<<<<
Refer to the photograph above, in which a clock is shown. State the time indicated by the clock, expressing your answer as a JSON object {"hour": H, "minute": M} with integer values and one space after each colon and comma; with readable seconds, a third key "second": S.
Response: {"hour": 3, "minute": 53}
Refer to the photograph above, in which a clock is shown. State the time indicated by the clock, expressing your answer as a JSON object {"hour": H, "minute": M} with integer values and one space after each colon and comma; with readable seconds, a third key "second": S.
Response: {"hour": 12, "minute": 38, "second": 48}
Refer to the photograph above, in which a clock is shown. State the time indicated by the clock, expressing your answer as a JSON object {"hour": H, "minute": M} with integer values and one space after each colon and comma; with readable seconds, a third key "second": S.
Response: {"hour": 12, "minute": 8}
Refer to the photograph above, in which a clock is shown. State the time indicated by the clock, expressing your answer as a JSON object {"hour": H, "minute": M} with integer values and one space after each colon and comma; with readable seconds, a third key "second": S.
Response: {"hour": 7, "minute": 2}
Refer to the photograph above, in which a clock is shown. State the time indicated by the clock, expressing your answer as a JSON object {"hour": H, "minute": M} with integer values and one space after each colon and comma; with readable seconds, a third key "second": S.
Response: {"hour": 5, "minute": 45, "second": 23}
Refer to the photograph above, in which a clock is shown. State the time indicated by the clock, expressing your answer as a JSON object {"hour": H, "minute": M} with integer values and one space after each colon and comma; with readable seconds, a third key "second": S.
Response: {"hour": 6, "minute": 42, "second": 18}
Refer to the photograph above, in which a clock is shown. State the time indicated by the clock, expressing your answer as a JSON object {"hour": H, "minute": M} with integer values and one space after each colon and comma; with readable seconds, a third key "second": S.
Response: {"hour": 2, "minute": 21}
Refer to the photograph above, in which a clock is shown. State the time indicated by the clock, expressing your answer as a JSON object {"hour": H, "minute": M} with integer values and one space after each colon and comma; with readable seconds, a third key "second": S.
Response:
>>>>
Return every line of the records above that contains the string "Response".

## REPLY
Response: {"hour": 3, "minute": 53}
Response: {"hour": 12, "minute": 38, "second": 48}
Response: {"hour": 12, "minute": 8}
Response: {"hour": 7, "minute": 2}
Response: {"hour": 5, "minute": 45, "second": 23}
Response: {"hour": 6, "minute": 42, "second": 18}
Response: {"hour": 2, "minute": 21}
Response:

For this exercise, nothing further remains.